Thirdly, it was becoming increasingly clear that in the absence of very effective action to check climate change to the extent that is required, the adverse manifestation of climate change and related problems were becoming even more serious than earlier estimates and if this continued then for most vulnerable regions and people there can be absolutely no guarantee that whatever development gains have been made will be protected. In fact development and welfare can be pushed back by years or even decades in many vulnerable parts of world by serious manifestations and impacts of climate change and related environmental problems.
Fourthly, it was also becoming clear that the arms race was accentuating in many parts of world, entire countries or significant parts were being ruined by war and civil strife, nuclear weapons remained the biggest threat but other potential weapons of mass destruction were also surging ahead fast and treaties relating to controlling weapons of mass destruction were breaking down so that important gains made earlier in disarmament were also being lost. All this made a mockery of the world’s yearning to attain SDGs, or to sustain various aspects of SDGs even if these were achieved.

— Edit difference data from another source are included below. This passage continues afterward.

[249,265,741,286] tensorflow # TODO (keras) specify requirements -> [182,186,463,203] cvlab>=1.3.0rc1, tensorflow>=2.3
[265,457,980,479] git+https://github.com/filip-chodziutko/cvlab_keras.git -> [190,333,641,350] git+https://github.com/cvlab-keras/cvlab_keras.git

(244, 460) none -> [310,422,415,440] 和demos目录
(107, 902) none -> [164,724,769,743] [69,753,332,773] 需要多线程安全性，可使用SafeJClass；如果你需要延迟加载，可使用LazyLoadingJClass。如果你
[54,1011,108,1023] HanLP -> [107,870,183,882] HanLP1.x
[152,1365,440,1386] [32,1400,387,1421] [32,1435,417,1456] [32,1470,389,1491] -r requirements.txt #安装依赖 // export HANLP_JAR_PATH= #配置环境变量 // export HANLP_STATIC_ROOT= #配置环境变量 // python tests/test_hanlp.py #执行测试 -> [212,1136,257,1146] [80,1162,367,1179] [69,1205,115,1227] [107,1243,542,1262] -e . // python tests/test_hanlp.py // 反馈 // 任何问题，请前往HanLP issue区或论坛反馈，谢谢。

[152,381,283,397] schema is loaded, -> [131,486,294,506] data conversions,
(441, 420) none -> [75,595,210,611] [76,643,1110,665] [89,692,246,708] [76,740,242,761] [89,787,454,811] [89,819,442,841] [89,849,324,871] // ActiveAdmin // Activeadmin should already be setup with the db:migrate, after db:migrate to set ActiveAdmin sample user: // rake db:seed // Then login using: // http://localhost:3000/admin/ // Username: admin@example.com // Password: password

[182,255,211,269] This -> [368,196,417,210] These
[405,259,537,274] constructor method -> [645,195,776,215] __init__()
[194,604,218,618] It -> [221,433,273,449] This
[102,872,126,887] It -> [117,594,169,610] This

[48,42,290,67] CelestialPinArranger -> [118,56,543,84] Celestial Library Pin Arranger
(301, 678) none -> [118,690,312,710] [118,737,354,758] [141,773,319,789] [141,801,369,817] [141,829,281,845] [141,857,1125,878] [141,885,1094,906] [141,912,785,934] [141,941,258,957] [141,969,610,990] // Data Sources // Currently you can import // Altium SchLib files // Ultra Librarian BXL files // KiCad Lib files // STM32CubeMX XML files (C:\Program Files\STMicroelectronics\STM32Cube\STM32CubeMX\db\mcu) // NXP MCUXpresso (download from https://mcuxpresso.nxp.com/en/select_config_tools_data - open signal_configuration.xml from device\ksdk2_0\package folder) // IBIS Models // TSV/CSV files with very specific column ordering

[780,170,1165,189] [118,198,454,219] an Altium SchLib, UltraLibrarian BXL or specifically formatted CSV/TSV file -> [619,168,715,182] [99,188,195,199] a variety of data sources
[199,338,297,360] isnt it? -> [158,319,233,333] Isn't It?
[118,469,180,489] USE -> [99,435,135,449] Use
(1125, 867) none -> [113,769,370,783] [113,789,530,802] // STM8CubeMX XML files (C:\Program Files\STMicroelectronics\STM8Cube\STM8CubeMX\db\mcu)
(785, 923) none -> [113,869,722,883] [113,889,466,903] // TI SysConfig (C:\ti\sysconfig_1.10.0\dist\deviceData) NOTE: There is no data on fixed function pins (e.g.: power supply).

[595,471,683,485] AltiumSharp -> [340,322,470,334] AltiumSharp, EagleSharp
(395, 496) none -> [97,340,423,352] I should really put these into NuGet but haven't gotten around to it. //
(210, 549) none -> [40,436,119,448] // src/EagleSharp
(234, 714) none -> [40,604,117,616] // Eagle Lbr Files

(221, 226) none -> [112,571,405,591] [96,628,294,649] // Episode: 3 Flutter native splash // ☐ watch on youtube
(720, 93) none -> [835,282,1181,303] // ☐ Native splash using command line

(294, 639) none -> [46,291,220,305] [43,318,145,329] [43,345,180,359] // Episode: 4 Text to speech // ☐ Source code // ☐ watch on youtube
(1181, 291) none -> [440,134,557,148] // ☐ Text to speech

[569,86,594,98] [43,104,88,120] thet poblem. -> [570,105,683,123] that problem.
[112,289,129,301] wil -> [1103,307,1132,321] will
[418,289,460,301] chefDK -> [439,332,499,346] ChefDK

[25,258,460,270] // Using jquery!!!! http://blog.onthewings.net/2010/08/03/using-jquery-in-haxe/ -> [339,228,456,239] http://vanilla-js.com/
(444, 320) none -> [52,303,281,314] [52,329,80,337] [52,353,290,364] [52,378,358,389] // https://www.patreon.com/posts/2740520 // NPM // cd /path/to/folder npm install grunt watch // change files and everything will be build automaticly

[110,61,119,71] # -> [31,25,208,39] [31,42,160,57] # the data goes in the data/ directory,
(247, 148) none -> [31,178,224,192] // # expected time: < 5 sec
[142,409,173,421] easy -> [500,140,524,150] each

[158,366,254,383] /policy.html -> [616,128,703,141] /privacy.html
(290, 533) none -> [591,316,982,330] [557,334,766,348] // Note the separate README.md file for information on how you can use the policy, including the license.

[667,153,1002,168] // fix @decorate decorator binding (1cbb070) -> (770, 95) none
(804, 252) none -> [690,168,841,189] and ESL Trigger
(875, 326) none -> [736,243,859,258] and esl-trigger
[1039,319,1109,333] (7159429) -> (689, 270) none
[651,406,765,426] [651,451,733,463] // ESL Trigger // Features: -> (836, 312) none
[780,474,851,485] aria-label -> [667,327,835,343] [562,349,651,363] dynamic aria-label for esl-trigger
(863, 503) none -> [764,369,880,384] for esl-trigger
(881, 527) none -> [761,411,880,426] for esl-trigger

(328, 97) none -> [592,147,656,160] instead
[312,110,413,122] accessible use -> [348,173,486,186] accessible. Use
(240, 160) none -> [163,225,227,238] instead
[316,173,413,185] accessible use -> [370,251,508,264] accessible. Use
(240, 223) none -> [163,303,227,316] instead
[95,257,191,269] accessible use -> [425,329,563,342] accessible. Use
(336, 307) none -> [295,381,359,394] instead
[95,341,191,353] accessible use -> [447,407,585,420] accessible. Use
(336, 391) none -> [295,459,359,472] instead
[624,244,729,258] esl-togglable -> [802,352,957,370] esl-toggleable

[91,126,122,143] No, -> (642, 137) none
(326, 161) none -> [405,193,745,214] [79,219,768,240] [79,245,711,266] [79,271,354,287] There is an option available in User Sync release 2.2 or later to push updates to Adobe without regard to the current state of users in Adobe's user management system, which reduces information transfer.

Combining all these four factors it can be seen clearly that there were important question marks on SDGs even before COVID-19 had appeared but as a result of the many-sided impacts of the new crisis the SDGs as originally conceived are now in complete disarray and need to be revised on the basis of urgency.
While revising SDGs the pre-conditions for achieving important development and welfare gains in terms of avoiding arms-race, eliminating weapons of mass destruction, avoiding wars and achieving much higher success in terms of reducing climate change and related problems should be clearly mentioned and emphasized. The need for very big increase in carefully planned activities of protecting environment should get a lot of importance. The ability at world level to respond to any pandemic threat in an unbiased way and in an evidence-based way, free of all vested interests, should also be emphasized so that the world can be saved from a lot of avoidable disruptions.
Bharat Dogra is a freelance journalist who has been involved with several social movements and initiatives. His recent book on survival issues and people’s response titled Planet in Peril has been published by Vitasta, Delhi.